In the mid 1980s, planting contractors realized they, too, needed a unified voice. John Betts lives in Nelson among a strong community of "professional" tree planters and is the current executive director of the Western Canada Silviculture Contractors Association.

The WCSCA is trying to raise the bar among contractors in a way that weeds out the low-ball, undercutting operations that don't pay well, often ignore safety standards, and generally give the industry a bad name. Contrary to the grim picture painted by Lee, there are contractors who care about working conditions.

Betts applauded the efforts of Tan and other activists but was also careful to distance himself from the incendiary rhetoric that sometimes tumbles forth from the likes of Lee. Still, he said planters are sometimes surprisingly compliant in the face of shady contractors that take months to pay their workers and put a low premium on planter safety.

"I'm often surprised at how few tree planters complain, given that I know in many cases they're not being paid regularly, and there can be lots of other issues around safety," Betts said.

He pointed to the tragic story of Julia James, a 20-year-old rookie planter who died in a late-night accident near Quesnel in the spring of 2003. The driver, an impaired coworker, was at the helm of a company truck that went into a freezing lake.

As for the notion of the planter as a green emissary out to reforest a wounded planet, Betts concluded with a sobering thought.

"The backlit, romantic notion of the job disappears when you realize that actually it's fucking hard work; sometimes you don't get paid that much and sometimes you don't get paid at all," Betts said.

Back in Vancouver, rush-hour traffic heated up on East Hastings while Cisse plugged away at his small company, building up clients, peddling his imported wares. It was clear that Cisse had had enough of tree-planting. He was burned out. The din of urban Vancouver seemed like a world away from the clearcuts of B.C., where Cisse spent the better part of the past 15 years. In February 2005, after taking his claim all the way to the independent Workers' Compensation appeal tribunal, Cisse finally won his case. It was a bittersweet victory.
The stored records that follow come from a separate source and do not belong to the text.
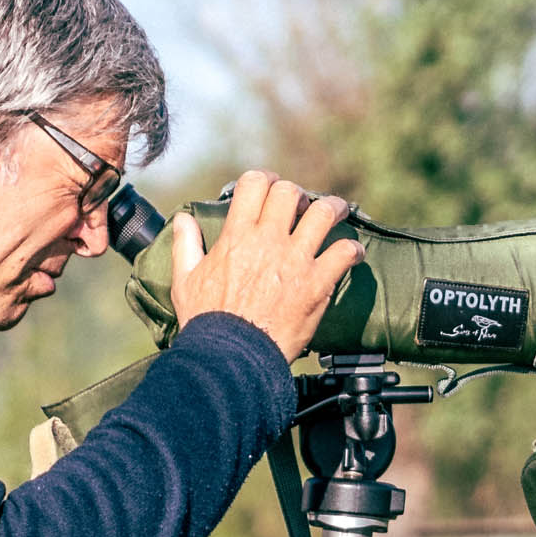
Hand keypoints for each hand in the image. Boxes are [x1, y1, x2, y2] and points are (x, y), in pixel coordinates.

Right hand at [169, 170, 363, 362]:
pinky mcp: (317, 284)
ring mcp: (295, 260)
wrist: (231, 357)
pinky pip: (344, 253)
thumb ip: (185, 245)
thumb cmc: (207, 322)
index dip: (266, 180)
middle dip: (298, 194)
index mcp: (237, 236)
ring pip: (324, 214)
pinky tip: (352, 254)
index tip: (271, 187)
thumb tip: (182, 219)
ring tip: (338, 212)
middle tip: (303, 205)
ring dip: (334, 209)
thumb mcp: (185, 280)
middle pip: (290, 193)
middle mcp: (268, 241)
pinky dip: (352, 250)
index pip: (254, 184)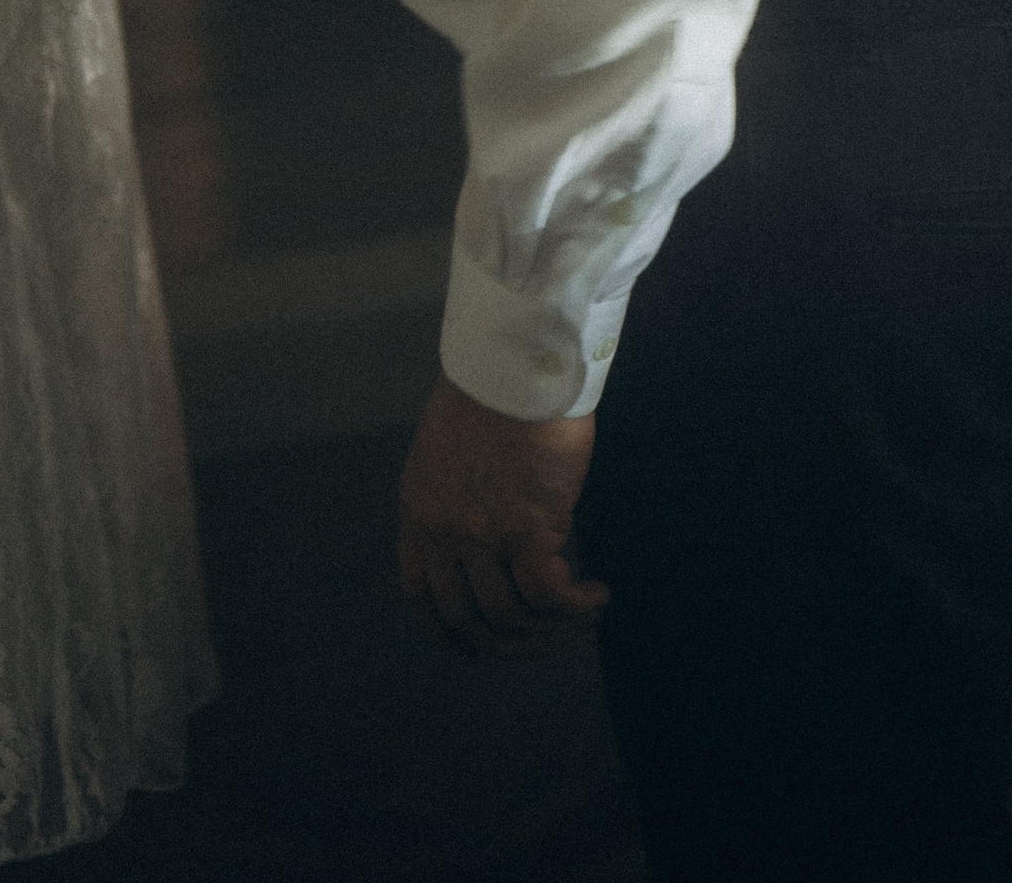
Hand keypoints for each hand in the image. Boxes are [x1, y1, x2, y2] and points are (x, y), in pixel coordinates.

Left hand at [397, 374, 607, 657]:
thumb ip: (454, 498)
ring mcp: (483, 535)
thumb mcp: (446, 450)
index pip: (421, 595)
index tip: (472, 650)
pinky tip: (594, 597)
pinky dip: (575, 606)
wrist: (514, 362)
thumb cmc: (490, 392)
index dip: (447, 634)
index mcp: (418, 510)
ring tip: (571, 614)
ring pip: (510, 614)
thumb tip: (483, 538)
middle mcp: (443, 531)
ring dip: (543, 629)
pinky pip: (550, 595)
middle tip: (534, 643)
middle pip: (467, 616)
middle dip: (503, 642)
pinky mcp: (529, 529)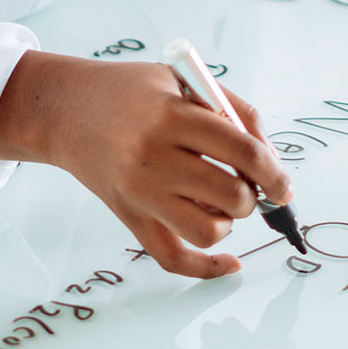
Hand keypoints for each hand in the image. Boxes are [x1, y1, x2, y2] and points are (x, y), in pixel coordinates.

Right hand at [0, 52, 292, 277]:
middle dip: (253, 196)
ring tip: (221, 203)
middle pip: (231, 194)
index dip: (274, 171)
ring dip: (229, 222)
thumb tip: (271, 159)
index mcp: (172, 115)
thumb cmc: (131, 91)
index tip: (283, 183)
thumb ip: (233, 111)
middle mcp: (153, 156)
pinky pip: (172, 258)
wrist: (64, 110)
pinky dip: (206, 268)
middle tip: (249, 186)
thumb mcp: (183, 80)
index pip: (242, 150)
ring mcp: (138, 192)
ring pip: (208, 231)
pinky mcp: (128, 217)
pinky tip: (229, 262)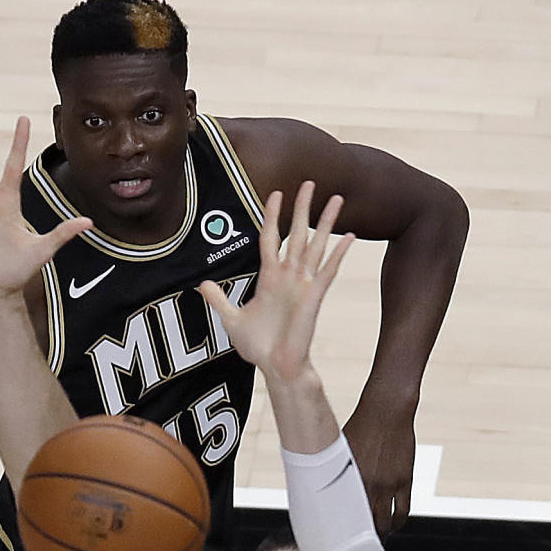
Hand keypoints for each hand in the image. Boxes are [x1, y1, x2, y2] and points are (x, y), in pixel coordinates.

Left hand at [198, 182, 353, 381]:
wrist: (275, 367)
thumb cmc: (259, 347)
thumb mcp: (232, 319)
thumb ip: (219, 299)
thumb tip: (202, 284)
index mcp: (270, 278)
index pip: (271, 238)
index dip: (272, 216)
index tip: (276, 193)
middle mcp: (289, 277)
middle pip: (298, 234)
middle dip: (303, 208)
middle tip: (310, 182)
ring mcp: (303, 285)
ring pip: (317, 245)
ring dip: (326, 222)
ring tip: (336, 198)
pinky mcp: (314, 297)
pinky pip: (328, 270)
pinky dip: (339, 253)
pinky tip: (349, 235)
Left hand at [343, 400, 415, 535]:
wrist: (386, 410)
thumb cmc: (359, 428)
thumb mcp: (339, 451)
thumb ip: (335, 473)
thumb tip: (322, 489)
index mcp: (347, 480)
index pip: (342, 517)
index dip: (341, 535)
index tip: (337, 545)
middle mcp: (368, 485)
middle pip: (366, 525)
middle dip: (362, 541)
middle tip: (358, 547)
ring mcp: (388, 485)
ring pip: (386, 523)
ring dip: (381, 535)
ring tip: (377, 539)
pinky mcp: (404, 480)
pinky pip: (403, 510)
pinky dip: (397, 522)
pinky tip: (393, 526)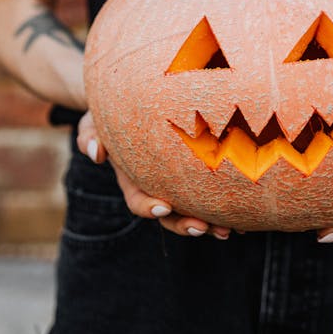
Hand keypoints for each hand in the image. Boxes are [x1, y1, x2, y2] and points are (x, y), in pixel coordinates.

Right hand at [76, 111, 231, 240]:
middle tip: (203, 227)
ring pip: (192, 210)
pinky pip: (208, 197)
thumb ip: (89, 134)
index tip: (165, 206)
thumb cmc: (112, 112)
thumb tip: (96, 153)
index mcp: (132, 179)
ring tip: (227, 230)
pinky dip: (224, 208)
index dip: (150, 206)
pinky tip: (243, 218)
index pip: (138, 201)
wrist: (133, 103)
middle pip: (170, 215)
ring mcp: (175, 184)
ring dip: (208, 223)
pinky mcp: (194, 177)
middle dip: (185, 223)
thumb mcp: (95, 120)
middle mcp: (155, 186)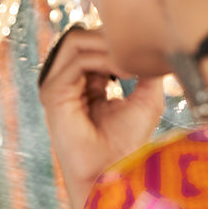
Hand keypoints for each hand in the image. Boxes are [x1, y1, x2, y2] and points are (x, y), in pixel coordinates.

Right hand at [39, 26, 163, 208]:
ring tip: (132, 65)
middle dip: (110, 37)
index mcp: (84, 82)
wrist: (112, 173)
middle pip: (80, 35)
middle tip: (137, 53)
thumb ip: (147, 68)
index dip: (116, 39)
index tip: (143, 52)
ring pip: (75, 40)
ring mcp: (56, 86)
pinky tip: (125, 72)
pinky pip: (77, 60)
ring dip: (107, 46)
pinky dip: (104, 60)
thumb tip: (154, 44)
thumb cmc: (128, 142)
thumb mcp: (147, 97)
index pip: (91, 41)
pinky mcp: (53, 94)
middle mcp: (66, 82)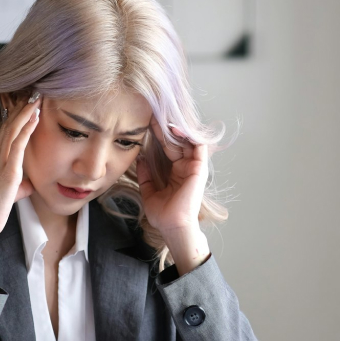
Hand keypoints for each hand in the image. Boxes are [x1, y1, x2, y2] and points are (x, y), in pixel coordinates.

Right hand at [0, 95, 39, 287]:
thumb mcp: (9, 195)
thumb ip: (19, 186)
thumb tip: (29, 185)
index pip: (6, 132)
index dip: (16, 116)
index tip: (27, 101)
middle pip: (9, 125)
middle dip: (21, 107)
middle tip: (33, 90)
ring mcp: (0, 163)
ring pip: (13, 130)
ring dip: (25, 112)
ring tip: (37, 96)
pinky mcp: (7, 172)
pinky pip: (17, 145)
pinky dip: (26, 129)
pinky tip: (34, 117)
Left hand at [137, 119, 210, 274]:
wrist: (172, 226)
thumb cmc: (163, 214)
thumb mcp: (148, 191)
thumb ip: (145, 175)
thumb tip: (140, 159)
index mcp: (176, 172)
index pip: (168, 147)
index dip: (159, 135)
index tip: (147, 123)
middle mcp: (186, 167)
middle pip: (178, 141)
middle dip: (165, 128)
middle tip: (153, 114)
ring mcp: (194, 167)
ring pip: (188, 140)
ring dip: (177, 128)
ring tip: (162, 119)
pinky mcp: (199, 168)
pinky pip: (198, 146)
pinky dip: (188, 135)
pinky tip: (174, 129)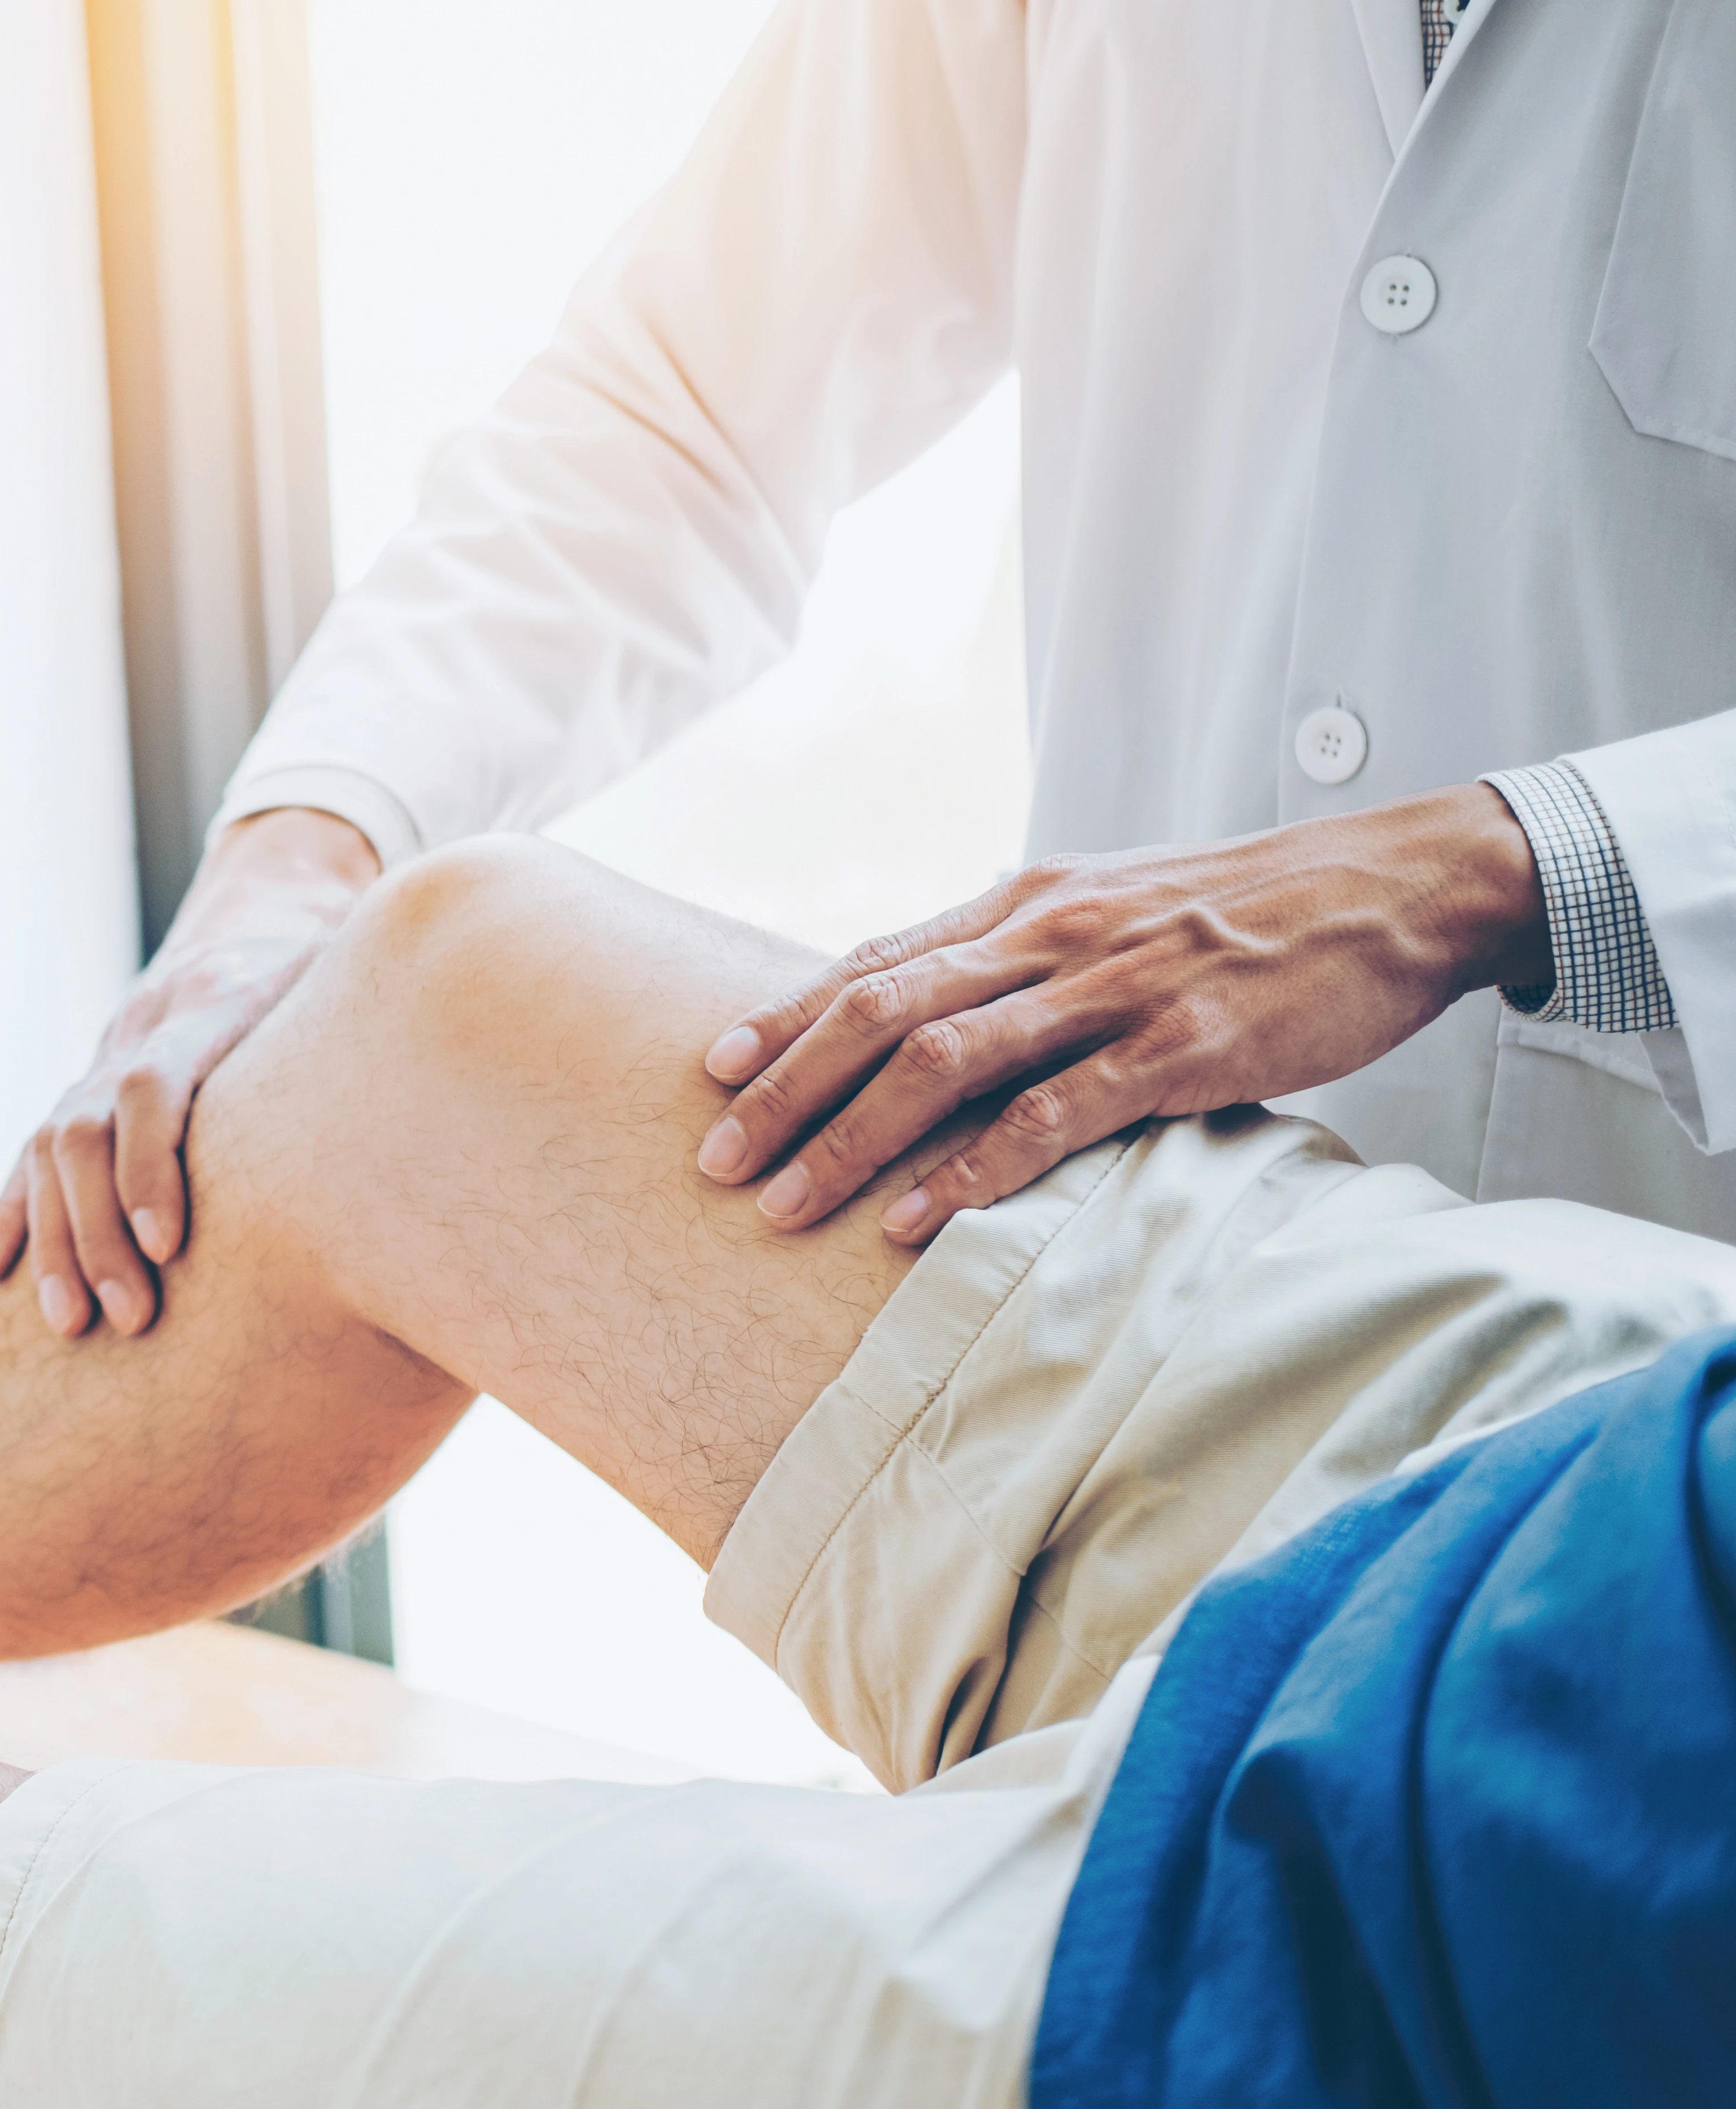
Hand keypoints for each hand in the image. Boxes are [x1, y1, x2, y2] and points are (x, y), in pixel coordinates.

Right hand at [0, 807, 380, 1336]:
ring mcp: (104, 1057)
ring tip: (71, 1326)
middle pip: (83, 1128)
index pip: (153, 1085)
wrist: (274, 909)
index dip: (150, 1167)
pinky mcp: (86, 1085)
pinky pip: (27, 1153)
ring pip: (46, 1149)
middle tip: (129, 1318)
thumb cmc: (342, 972)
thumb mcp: (368, 978)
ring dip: (54, 1240)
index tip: (173, 1248)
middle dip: (97, 1232)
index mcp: (216, 1001)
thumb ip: (392, 1023)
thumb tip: (476, 1072)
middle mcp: (145, 1028)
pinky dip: (10, 1213)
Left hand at [693, 781, 1553, 1242]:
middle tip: (715, 1160)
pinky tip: (914, 1222)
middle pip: (881, 1013)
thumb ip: (1023, 952)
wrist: (1393, 886)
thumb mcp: (1113, 908)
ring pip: (943, 1064)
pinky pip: (1049, 1116)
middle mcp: (1049, 935)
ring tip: (784, 1207)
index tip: (715, 1070)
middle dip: (787, 1092)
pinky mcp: (1177, 1046)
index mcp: (1027, 901)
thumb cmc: (1246, 910)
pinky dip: (971, 1172)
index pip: (877, 960)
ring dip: (852, 1141)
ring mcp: (1111, 990)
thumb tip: (940, 1005)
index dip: (787, 1016)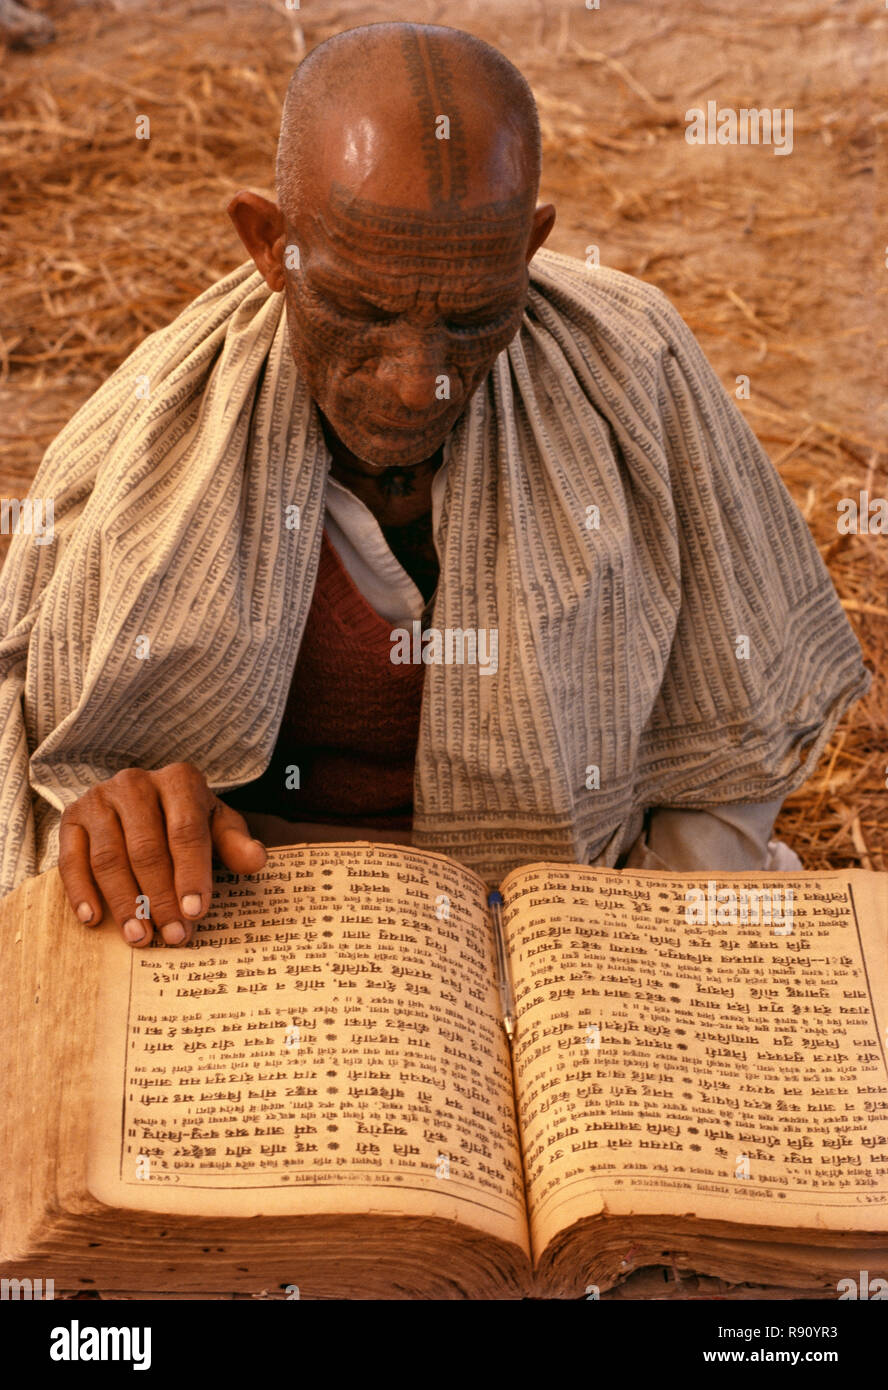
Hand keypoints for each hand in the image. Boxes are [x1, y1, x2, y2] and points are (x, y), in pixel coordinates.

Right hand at [58, 762, 266, 947]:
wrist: (139, 798)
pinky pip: (71, 858)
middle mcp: (136, 783)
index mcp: (179, 781)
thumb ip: (235, 843)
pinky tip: (94, 919)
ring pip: (109, 856)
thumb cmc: (185, 817)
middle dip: (160, 897)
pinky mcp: (72, 815)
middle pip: (147, 848)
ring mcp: (99, 798)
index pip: (186, 831)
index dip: (191, 874)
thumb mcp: (216, 824)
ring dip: (124, 902)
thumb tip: (257, 860)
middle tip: (172, 936)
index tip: (195, 912)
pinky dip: (81, 891)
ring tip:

Money was never the prime motivation for the young father, just recognition that there are some things planters shouldn't have to put up with.

"The reason I want to fight for this, firstly, is I have three kids," Cisse said. "They're going to grow up and maybe one day they're going to say, 'My dad was planting so maybe I'm going to try planting.'"

Eventually, most everyone moves on from this job that's hard on the body and hard on a stable family life but at the same time oddly invigorating and often well-paying. Cisse is working on his exit strategy, Ingmar Lee, who said he's been blacklisted in the industry, is still a perpetual thorn in the side of government, and Ananda Tan has given up on the concept of an organized tree-planting workforce and now works with Greenpeace International in Amsterdam. And sure as the snow melts, every spring there's a whole new crop of young rookies finishing college exams and preparing for that pilgrimage out to the tree-planting camp.

And if you ask any one of them, there's a lot they'd put up with to potentially bag 300-plus bills a day, even if it means dealing with a little pig's blood or unintentionally inhaling chemical fertilizer.